Hi, when using the pcap offline analysis and configured Suricata for writing eve-log events to a unix stream socket some events can be lost.
Find attached a pcap with a lot of DNS events (malware generated), first I wrote in Python a UNIX stream socket server for reading the eve log events and surprisingly some events were lost because Suricata was lot quicker writing to the socket than my code reading from it so using the "send()" primitive returned an EAGAIN error.
After that, instead of coding a C UNIX server I used the socat utility and unfortunately the same behaviour was observed.
IMHO a minimal wait would be sufficient when using a UNIX socket for eve log events.
I'm going to send a PR to the GitHub repository with a new eve log option named 'unix-retry-wait' where you can set the microseconds for waiting before retry a write on a UNIX stream socket with the write queue full
I think a better fix would be to allow blocking when not running live.
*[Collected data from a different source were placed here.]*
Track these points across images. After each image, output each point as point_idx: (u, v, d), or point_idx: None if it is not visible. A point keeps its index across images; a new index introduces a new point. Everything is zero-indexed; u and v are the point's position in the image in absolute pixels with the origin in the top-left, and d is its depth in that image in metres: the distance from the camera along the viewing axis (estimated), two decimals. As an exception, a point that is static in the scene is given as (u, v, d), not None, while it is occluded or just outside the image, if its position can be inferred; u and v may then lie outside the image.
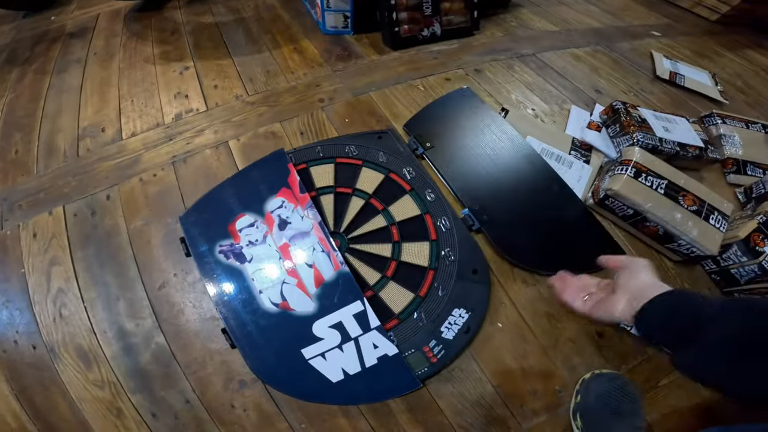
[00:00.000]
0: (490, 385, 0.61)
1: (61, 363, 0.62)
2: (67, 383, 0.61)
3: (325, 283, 0.59)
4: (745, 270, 0.66)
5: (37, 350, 0.63)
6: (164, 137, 0.83)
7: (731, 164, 0.85)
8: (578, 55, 1.06)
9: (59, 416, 0.60)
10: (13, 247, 0.72)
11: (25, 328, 0.65)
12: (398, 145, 0.75)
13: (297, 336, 0.56)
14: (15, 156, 0.85)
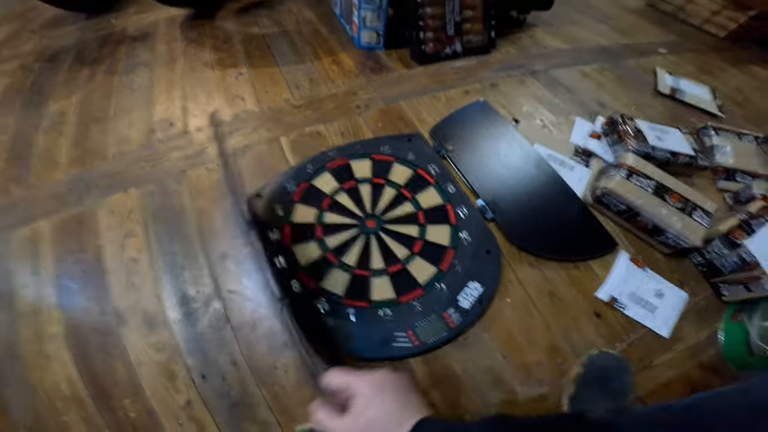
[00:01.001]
0: (499, 355, 0.70)
1: (127, 327, 0.69)
2: (129, 348, 0.67)
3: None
4: (727, 261, 0.76)
5: (105, 316, 0.70)
6: (225, 132, 0.97)
7: (721, 172, 0.95)
8: (585, 72, 1.18)
9: (115, 381, 0.65)
10: (89, 222, 0.81)
11: (96, 294, 0.72)
12: (425, 147, 0.89)
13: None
14: (92, 144, 0.97)
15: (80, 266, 0.76)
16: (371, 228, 0.77)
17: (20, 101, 1.11)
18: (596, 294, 0.76)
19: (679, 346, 0.74)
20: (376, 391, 0.42)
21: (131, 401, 0.65)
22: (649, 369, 0.69)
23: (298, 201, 0.80)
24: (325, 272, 0.72)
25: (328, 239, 0.75)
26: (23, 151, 0.97)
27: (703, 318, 0.77)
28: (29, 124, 1.04)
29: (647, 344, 0.73)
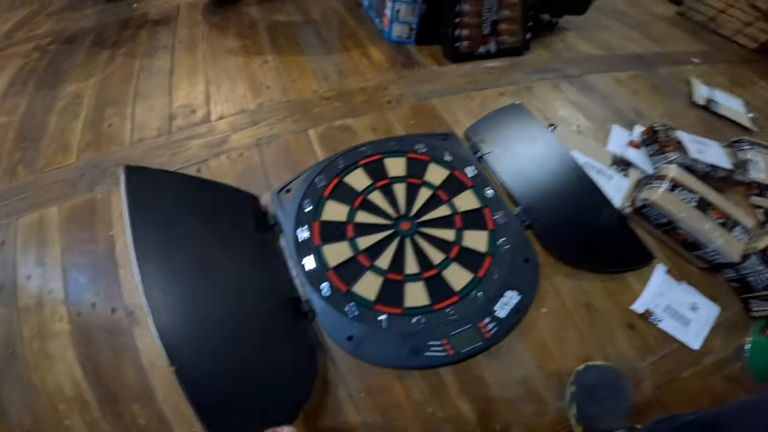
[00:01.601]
0: (533, 365, 0.68)
1: (139, 327, 0.65)
2: (142, 349, 0.64)
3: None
4: (761, 278, 0.75)
5: (115, 313, 0.66)
6: (249, 122, 0.93)
7: (755, 187, 0.93)
8: (620, 79, 1.15)
9: (124, 383, 0.62)
10: (102, 210, 0.78)
11: (106, 290, 0.68)
12: (460, 148, 0.86)
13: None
14: (108, 128, 0.94)
15: (90, 258, 0.73)
16: (405, 230, 0.73)
17: (33, 82, 1.08)
18: (632, 307, 0.74)
19: (707, 359, 0.72)
20: None
21: (141, 406, 0.62)
22: (677, 381, 0.68)
23: (328, 197, 0.76)
24: (356, 275, 0.68)
25: (360, 240, 0.72)
26: (33, 133, 0.93)
27: (732, 332, 0.76)
28: (42, 105, 1.01)
29: (677, 357, 0.72)
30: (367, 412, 0.63)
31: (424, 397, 0.65)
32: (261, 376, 0.61)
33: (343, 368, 0.66)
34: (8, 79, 1.10)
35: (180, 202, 0.69)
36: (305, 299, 0.67)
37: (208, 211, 0.71)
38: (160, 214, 0.65)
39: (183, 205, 0.69)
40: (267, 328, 0.64)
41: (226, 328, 0.62)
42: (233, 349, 0.61)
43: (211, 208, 0.71)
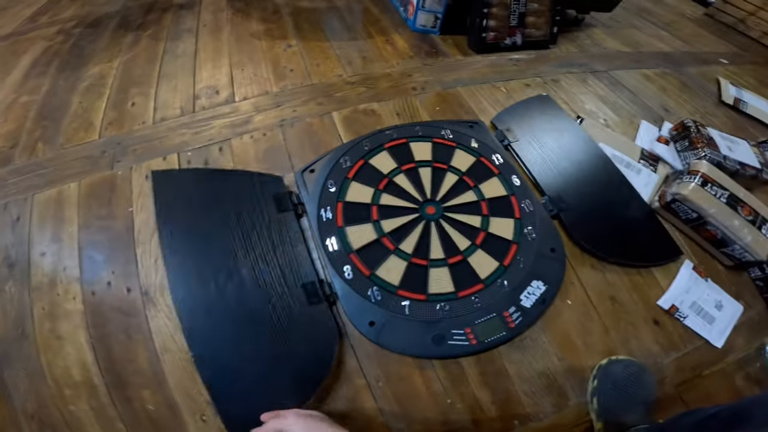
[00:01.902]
0: (555, 357, 0.67)
1: (154, 308, 0.64)
2: (155, 331, 0.63)
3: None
4: None
5: (131, 293, 0.65)
6: (273, 103, 0.93)
7: None
8: (648, 75, 1.13)
9: (135, 368, 0.61)
10: (123, 186, 0.77)
11: (123, 268, 0.67)
12: (487, 135, 0.84)
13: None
14: (131, 108, 0.93)
15: (108, 234, 0.71)
16: (431, 214, 0.72)
17: (57, 63, 1.07)
18: (658, 302, 0.73)
19: (729, 357, 0.71)
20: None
21: (151, 392, 0.60)
22: (698, 379, 0.68)
23: (353, 178, 0.75)
24: (379, 258, 0.67)
25: (384, 222, 0.70)
26: (55, 112, 0.93)
27: (755, 331, 0.75)
28: (65, 85, 1.00)
29: (700, 355, 0.71)
30: (384, 400, 0.62)
31: (444, 387, 0.63)
32: (276, 359, 0.61)
33: (362, 354, 0.64)
34: (31, 60, 1.10)
35: (201, 196, 0.72)
36: (327, 282, 0.66)
37: (228, 199, 0.72)
38: (184, 211, 0.69)
39: (204, 198, 0.71)
40: (285, 311, 0.63)
41: (243, 311, 0.63)
42: (249, 331, 0.62)
43: (231, 197, 0.72)
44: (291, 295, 0.65)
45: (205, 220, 0.69)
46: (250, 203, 0.72)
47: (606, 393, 0.61)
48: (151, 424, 0.59)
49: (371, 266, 0.66)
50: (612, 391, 0.61)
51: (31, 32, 1.24)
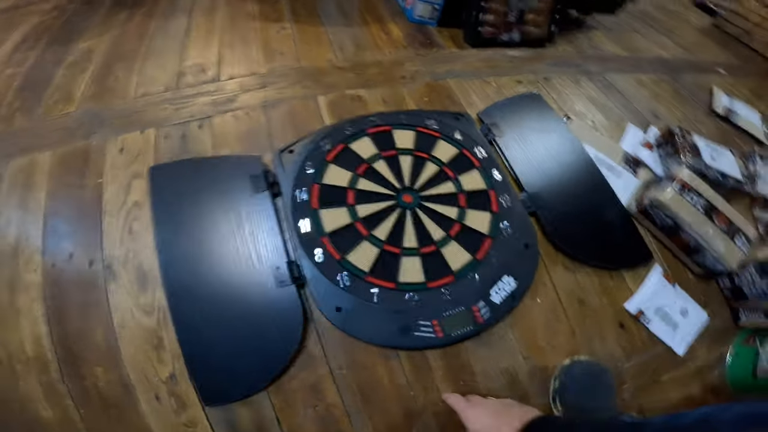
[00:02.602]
0: (520, 356, 0.66)
1: (115, 283, 0.62)
2: (114, 306, 0.61)
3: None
4: (756, 288, 0.75)
5: (93, 266, 0.63)
6: (259, 84, 0.91)
7: (761, 201, 0.91)
8: (642, 81, 1.12)
9: (89, 343, 0.59)
10: (95, 157, 0.75)
11: (86, 240, 0.65)
12: (472, 128, 0.84)
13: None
14: (114, 82, 0.91)
15: (74, 205, 0.69)
16: (408, 202, 0.71)
17: (47, 38, 1.05)
18: (625, 305, 0.74)
19: (688, 365, 0.73)
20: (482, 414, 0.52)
21: (104, 369, 0.59)
22: (656, 384, 0.69)
23: (331, 161, 0.74)
24: (352, 243, 0.66)
25: (360, 207, 0.70)
26: (37, 84, 0.90)
27: (716, 340, 0.76)
28: (51, 59, 0.97)
29: (661, 360, 0.72)
30: (346, 389, 0.62)
31: (408, 380, 0.63)
32: (245, 338, 0.60)
33: (327, 341, 0.64)
34: (22, 34, 1.07)
35: (185, 183, 0.71)
36: (296, 264, 0.65)
37: (207, 183, 0.71)
38: (171, 202, 0.69)
39: (187, 185, 0.71)
40: (255, 292, 0.63)
41: (216, 291, 0.62)
42: (221, 310, 0.61)
43: (211, 180, 0.72)
44: (261, 276, 0.64)
45: (190, 206, 0.69)
46: (227, 184, 0.71)
47: (567, 394, 0.62)
48: (102, 402, 0.58)
49: (343, 251, 0.65)
50: (573, 392, 0.61)
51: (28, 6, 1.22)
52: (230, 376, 0.59)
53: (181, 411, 0.59)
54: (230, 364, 0.59)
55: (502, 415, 0.50)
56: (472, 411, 0.53)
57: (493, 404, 0.53)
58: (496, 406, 0.53)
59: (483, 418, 0.51)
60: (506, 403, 0.54)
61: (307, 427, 0.60)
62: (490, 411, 0.52)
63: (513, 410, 0.51)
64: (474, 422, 0.52)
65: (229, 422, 0.59)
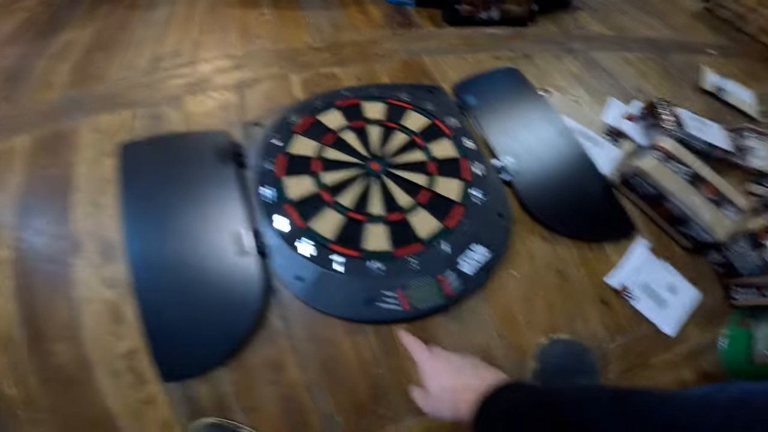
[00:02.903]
0: (495, 333, 0.63)
1: (80, 256, 0.63)
2: (78, 281, 0.61)
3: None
4: (748, 263, 0.70)
5: (60, 241, 0.64)
6: (234, 66, 0.91)
7: (753, 174, 0.88)
8: (628, 59, 1.10)
9: (53, 320, 0.59)
10: (69, 138, 0.76)
11: (56, 216, 0.66)
12: (445, 100, 0.82)
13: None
14: (94, 69, 0.92)
15: (47, 183, 0.70)
16: (375, 170, 0.70)
17: (32, 32, 1.06)
18: (607, 280, 0.70)
19: (680, 347, 0.68)
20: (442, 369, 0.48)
21: (66, 346, 0.58)
22: (644, 367, 0.65)
23: (299, 133, 0.73)
24: (315, 210, 0.65)
25: (325, 175, 0.68)
26: (21, 74, 0.92)
27: (709, 320, 0.71)
28: (35, 52, 0.99)
29: (649, 341, 0.68)
30: (309, 365, 0.60)
31: (375, 356, 0.61)
32: (205, 310, 0.59)
33: (290, 313, 0.62)
34: (9, 30, 1.09)
35: (153, 161, 0.71)
36: (258, 233, 0.63)
37: (176, 158, 0.71)
38: (139, 177, 0.69)
39: (156, 163, 0.70)
40: (216, 262, 0.61)
41: (178, 263, 0.61)
42: (183, 282, 0.60)
43: (179, 155, 0.71)
44: (222, 247, 0.62)
45: (157, 181, 0.68)
46: (193, 159, 0.71)
47: (547, 374, 0.58)
48: (64, 380, 0.57)
49: (306, 218, 0.64)
50: (553, 373, 0.58)
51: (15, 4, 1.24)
52: (189, 351, 0.57)
53: (140, 387, 0.57)
54: (189, 338, 0.58)
55: (462, 376, 0.45)
56: (431, 365, 0.49)
57: (456, 362, 0.48)
58: (459, 363, 0.48)
59: (441, 377, 0.47)
60: (471, 363, 0.48)
61: (268, 404, 0.58)
62: (452, 369, 0.47)
63: (477, 372, 0.46)
64: (430, 379, 0.47)
65: (188, 398, 0.57)
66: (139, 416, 0.56)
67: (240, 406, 0.57)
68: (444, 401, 0.45)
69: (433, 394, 0.46)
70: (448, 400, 0.44)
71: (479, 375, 0.45)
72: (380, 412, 0.59)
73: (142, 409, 0.56)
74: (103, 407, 0.56)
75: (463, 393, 0.43)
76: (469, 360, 0.49)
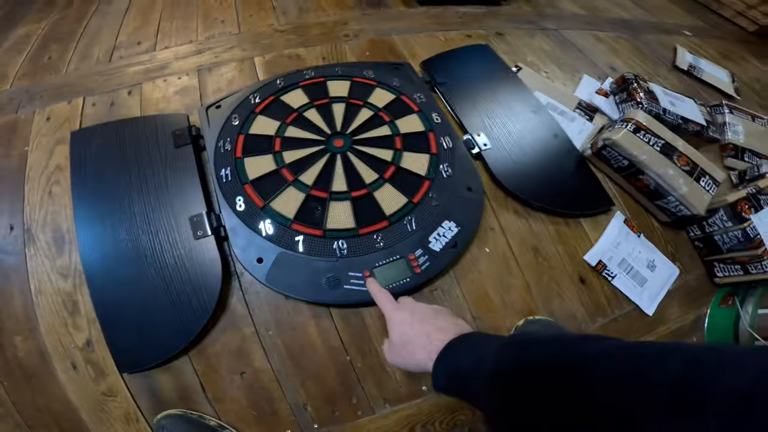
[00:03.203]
0: (469, 315, 0.61)
1: (33, 246, 0.62)
2: (32, 272, 0.60)
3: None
4: (729, 237, 0.68)
5: (13, 231, 0.63)
6: (194, 51, 0.88)
7: (730, 149, 0.87)
8: (600, 37, 1.08)
9: (8, 313, 0.58)
10: (23, 128, 0.75)
11: (9, 206, 0.65)
12: (413, 76, 0.79)
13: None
14: (47, 61, 0.89)
15: (1, 172, 0.70)
16: (338, 147, 0.67)
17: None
18: (584, 257, 0.68)
19: (661, 328, 0.66)
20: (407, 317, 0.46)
21: (23, 338, 0.57)
22: None
23: (260, 113, 0.70)
24: (276, 189, 0.61)
25: (286, 153, 0.65)
26: None
27: (691, 299, 0.70)
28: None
29: (630, 322, 0.66)
30: (274, 351, 0.57)
31: (343, 341, 0.58)
32: (161, 296, 0.56)
33: (251, 298, 0.60)
34: None
35: (105, 147, 0.68)
36: (215, 214, 0.60)
37: (130, 143, 0.68)
38: (91, 164, 0.66)
39: (108, 149, 0.67)
40: (172, 247, 0.59)
41: (132, 249, 0.58)
42: (137, 269, 0.57)
43: (134, 140, 0.68)
44: (178, 230, 0.59)
45: (109, 167, 0.66)
46: (149, 142, 0.68)
47: None
48: (22, 373, 0.56)
49: (265, 198, 0.61)
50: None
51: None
52: (146, 340, 0.55)
53: (100, 379, 0.56)
54: (146, 327, 0.55)
55: (425, 325, 0.44)
56: (396, 315, 0.47)
57: (420, 311, 0.46)
58: (423, 313, 0.46)
59: (404, 326, 0.45)
60: (437, 311, 0.47)
61: (235, 393, 0.56)
62: (415, 318, 0.45)
63: (440, 321, 0.44)
64: (395, 328, 0.46)
65: (150, 390, 0.55)
66: (101, 408, 0.55)
67: (205, 396, 0.55)
68: (405, 351, 0.44)
69: (395, 344, 0.45)
70: (409, 350, 0.43)
71: (442, 325, 0.43)
72: (353, 401, 0.57)
73: (104, 401, 0.55)
74: (64, 400, 0.55)
75: (422, 340, 0.42)
76: (435, 310, 0.47)
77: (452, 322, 0.45)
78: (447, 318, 0.46)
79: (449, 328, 0.43)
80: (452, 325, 0.44)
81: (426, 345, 0.42)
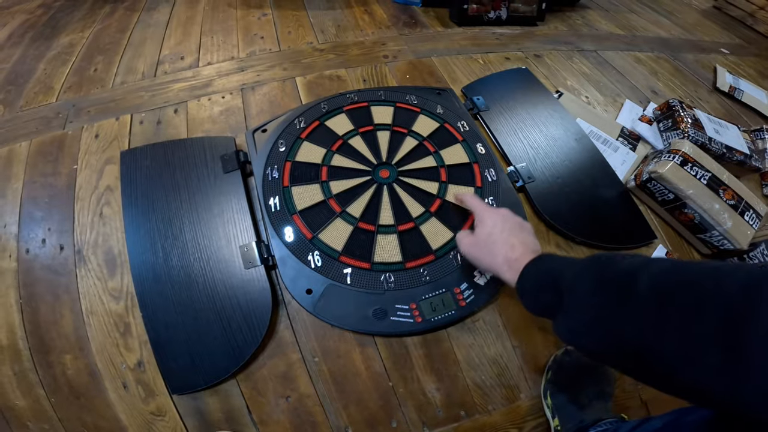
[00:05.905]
0: (510, 344, 0.61)
1: (84, 268, 0.62)
2: (83, 292, 0.61)
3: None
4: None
5: (63, 251, 0.64)
6: (237, 68, 0.89)
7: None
8: (640, 58, 1.07)
9: (58, 332, 0.59)
10: (71, 145, 0.76)
11: (59, 225, 0.66)
12: (455, 103, 0.79)
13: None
14: (93, 73, 0.91)
15: (49, 191, 0.70)
16: (384, 178, 0.67)
17: (32, 35, 1.06)
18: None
19: None
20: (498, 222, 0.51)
21: (73, 357, 0.58)
22: None
23: (305, 138, 0.70)
24: (324, 221, 0.62)
25: (333, 183, 0.66)
26: (20, 78, 0.91)
27: None
28: (35, 54, 0.98)
29: None
30: (320, 377, 0.58)
31: (386, 368, 0.59)
32: (211, 323, 0.57)
33: (299, 326, 0.60)
34: (8, 32, 1.08)
35: (155, 169, 0.69)
36: (265, 244, 0.61)
37: (179, 165, 0.69)
38: (143, 184, 0.68)
39: (158, 171, 0.69)
40: (222, 274, 0.60)
41: (183, 275, 0.60)
42: (188, 294, 0.58)
43: (183, 162, 0.69)
44: (229, 258, 0.60)
45: (160, 190, 0.67)
46: (197, 166, 0.69)
47: (560, 386, 0.56)
48: (71, 391, 0.57)
49: (314, 229, 0.61)
50: (566, 384, 0.56)
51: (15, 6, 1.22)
52: (197, 363, 0.56)
53: (150, 399, 0.57)
54: (197, 350, 0.56)
55: (512, 235, 0.48)
56: (489, 214, 0.51)
57: (512, 222, 0.51)
58: (514, 224, 0.50)
59: (496, 229, 0.49)
60: (524, 227, 0.51)
61: (279, 417, 0.57)
62: (506, 225, 0.50)
63: (528, 237, 0.49)
64: (485, 226, 0.50)
65: (198, 411, 0.57)
66: (149, 428, 0.56)
67: (251, 419, 0.56)
68: (487, 249, 0.49)
69: (480, 240, 0.50)
70: (491, 251, 0.48)
71: (527, 240, 0.48)
72: (393, 425, 0.57)
73: (152, 421, 0.56)
74: (113, 418, 0.56)
75: (505, 248, 0.47)
76: (522, 225, 0.52)
77: (535, 242, 0.49)
78: (531, 236, 0.50)
79: (532, 246, 0.47)
80: (535, 244, 0.48)
81: (508, 253, 0.46)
This would mean no lost events due to a blocking socket when using pcaps and no configuration change required between live and file reading.
I don't think any wait is acceptable in live mode, as it does hold up processing packets.
I get your point and it's a really good one but I'm not totally convinced. :)
Why not let the user choose if waiting is acceptable or not?
Some will prefere to wait while others won't, in any case I think the user is the more appropriate one to decide what really needs and that's the point of the configuration option.
I think a better fix will be to take into account not being in live mode to make the wait but keep on using nonblocking sockets, IMHO it's a more balanced choice.